1) Coronary circulation: auto-regulated by endogenous adenosine and nitric oxide. When the heart is under stress, more ATP will be used up, and adenosine will form as a byproduct. Adenosine dilates coronary vessels and provides sufficient blood flow to the heart to meet its energy requirements.
2) Cerebral circulation: brain maintains its circulation mainly by arterial carbon dioxide level (PaCO2). During exercise, cerebral circulation is unchanged because exercise will increase the level of venous blood carbon dioxide level, which subsequently undergoes pulmonary oxygenation before reaching to the brain.

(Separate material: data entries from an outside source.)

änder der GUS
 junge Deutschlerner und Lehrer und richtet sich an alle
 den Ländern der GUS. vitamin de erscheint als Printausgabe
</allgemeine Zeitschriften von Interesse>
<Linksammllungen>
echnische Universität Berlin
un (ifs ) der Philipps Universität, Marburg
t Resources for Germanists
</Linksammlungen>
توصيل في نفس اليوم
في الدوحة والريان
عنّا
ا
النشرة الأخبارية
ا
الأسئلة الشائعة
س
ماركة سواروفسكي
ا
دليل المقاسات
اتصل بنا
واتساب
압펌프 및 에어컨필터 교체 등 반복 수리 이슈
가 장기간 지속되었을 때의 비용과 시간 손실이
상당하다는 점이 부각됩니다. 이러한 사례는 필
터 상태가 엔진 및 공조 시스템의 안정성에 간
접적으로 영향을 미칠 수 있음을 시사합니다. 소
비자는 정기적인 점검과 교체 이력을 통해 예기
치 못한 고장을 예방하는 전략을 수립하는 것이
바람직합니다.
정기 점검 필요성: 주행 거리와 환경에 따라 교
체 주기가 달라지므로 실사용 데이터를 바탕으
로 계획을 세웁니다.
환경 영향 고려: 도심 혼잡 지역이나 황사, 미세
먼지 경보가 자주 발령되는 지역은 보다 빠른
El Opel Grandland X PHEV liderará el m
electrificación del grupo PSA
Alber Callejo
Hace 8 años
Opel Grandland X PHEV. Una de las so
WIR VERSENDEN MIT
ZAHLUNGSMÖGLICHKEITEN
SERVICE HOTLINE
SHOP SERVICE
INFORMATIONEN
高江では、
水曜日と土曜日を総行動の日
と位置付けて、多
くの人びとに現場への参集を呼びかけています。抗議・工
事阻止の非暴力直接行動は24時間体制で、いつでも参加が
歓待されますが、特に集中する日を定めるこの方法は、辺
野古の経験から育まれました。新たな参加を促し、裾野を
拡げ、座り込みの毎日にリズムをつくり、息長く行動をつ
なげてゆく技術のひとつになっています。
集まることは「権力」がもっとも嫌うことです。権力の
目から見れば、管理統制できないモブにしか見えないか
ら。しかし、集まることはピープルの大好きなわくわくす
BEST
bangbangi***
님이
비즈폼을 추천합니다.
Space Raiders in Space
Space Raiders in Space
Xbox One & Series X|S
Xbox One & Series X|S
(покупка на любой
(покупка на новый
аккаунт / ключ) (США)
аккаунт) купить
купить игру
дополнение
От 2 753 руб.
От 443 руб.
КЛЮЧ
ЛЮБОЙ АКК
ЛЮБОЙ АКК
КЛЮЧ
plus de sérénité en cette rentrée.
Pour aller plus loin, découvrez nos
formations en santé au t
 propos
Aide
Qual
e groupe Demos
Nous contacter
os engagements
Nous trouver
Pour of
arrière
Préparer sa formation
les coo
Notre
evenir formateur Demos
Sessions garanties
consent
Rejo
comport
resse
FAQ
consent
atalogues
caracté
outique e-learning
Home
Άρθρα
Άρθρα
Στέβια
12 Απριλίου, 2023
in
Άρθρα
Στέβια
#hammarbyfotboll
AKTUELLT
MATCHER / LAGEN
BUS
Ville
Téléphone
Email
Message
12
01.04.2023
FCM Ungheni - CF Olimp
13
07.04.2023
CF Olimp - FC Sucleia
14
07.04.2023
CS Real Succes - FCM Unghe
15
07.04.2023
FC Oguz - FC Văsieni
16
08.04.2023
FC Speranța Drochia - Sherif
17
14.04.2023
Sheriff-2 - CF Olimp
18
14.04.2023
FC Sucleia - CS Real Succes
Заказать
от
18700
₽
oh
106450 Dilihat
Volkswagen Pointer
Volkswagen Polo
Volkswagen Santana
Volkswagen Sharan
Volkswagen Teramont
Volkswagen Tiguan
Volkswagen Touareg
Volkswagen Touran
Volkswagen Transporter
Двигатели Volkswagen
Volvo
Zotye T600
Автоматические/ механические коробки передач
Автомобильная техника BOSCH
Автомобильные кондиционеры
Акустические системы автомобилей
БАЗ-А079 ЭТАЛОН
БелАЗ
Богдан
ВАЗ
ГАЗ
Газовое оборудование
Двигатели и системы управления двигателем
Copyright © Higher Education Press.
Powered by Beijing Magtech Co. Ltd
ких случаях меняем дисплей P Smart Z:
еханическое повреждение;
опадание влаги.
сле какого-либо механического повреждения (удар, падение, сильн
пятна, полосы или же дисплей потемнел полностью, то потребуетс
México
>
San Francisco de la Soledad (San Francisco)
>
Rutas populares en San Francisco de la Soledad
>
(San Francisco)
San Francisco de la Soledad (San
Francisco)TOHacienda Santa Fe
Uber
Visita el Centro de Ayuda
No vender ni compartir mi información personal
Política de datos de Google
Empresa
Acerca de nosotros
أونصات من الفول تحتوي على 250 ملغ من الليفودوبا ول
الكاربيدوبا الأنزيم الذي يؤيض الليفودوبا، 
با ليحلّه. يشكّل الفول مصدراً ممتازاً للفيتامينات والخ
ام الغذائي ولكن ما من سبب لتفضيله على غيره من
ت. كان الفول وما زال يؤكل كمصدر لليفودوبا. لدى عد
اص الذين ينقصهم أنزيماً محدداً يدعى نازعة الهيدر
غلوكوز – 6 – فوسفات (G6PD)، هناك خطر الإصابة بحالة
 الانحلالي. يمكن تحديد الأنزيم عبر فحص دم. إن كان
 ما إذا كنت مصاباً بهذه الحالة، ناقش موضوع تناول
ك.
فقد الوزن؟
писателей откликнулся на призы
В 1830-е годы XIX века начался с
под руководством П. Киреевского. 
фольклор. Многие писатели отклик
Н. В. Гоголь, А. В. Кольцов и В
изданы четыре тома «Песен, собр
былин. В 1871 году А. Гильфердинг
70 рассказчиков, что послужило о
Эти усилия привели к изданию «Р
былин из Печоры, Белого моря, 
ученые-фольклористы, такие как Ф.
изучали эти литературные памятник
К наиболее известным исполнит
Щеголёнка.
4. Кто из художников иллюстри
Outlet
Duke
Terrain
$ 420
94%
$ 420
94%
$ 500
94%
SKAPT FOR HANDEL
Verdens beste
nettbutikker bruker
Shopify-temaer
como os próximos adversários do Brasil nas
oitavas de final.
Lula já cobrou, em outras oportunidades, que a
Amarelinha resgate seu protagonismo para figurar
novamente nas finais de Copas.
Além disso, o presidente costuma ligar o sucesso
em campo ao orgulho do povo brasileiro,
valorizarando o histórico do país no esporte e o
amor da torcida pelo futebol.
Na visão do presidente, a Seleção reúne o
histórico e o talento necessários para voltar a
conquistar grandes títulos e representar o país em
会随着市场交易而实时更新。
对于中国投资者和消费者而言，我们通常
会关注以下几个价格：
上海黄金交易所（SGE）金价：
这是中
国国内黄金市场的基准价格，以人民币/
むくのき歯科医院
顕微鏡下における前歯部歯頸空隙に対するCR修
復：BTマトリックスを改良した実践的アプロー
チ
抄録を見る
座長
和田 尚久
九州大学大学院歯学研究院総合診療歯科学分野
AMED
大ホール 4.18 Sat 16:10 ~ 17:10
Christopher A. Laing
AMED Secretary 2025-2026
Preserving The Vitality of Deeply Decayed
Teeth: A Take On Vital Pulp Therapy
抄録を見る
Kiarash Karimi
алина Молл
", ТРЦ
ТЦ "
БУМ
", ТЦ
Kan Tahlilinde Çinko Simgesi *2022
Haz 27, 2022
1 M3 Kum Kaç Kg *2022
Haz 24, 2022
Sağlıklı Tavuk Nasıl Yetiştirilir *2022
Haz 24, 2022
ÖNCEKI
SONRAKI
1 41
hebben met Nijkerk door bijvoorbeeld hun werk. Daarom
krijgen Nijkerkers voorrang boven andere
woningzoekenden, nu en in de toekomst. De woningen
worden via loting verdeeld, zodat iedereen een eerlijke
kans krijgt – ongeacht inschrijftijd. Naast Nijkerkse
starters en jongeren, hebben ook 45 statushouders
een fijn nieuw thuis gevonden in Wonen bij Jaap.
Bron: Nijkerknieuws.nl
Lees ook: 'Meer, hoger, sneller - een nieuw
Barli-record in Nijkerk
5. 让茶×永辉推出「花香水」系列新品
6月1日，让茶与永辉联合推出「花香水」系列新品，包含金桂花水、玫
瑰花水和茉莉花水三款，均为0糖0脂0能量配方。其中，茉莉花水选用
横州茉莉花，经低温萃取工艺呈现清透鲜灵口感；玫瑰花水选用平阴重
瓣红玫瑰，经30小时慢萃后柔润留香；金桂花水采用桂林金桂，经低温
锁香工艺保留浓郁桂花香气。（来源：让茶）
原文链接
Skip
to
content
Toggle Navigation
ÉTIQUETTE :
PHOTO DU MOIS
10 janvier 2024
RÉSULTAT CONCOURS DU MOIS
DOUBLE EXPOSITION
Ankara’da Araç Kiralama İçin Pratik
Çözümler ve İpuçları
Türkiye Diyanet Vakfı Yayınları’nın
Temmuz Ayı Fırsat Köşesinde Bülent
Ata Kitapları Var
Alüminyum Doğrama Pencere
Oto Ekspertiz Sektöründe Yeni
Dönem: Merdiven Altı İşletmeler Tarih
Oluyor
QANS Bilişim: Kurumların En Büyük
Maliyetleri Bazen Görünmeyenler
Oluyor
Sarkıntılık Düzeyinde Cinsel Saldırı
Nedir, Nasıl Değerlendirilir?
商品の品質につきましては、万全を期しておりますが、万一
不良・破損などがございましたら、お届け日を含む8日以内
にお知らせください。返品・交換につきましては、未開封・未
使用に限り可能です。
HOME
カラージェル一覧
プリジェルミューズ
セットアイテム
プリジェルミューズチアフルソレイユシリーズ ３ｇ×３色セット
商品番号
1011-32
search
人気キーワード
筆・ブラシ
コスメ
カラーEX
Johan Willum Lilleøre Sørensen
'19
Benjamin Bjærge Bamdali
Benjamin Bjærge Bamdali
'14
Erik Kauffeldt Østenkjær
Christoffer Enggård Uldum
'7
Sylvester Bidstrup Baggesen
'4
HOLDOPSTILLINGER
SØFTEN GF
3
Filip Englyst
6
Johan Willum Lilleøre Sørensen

3) Skeletal muscle (during exercise only): skeletal muscle during exercise regulate its blood flow with the help of myogenic stretch receptors (pressure related) and vasodilator metabolites like lactate. In resting muscle, flow is controlled mainly by the sympathetic nervous system (alpha-1 and beta-2 receptors).
4) Renal blood flow: blood flow to the kidney is also commonly considered as autoregulation even though neuronal and hormonal influences partially control it. During hypertension, renal afferents will constrict and maintains its blood flow to the kidney. Chronically, it will lead to hypertensive nephropathy.
5) Cutaneous blood flow: heat causes vasodilation and cold temperature causes vasoconstriction. During fever and exercise, there is an increase in heat loss which causes flushing due to vasodilation.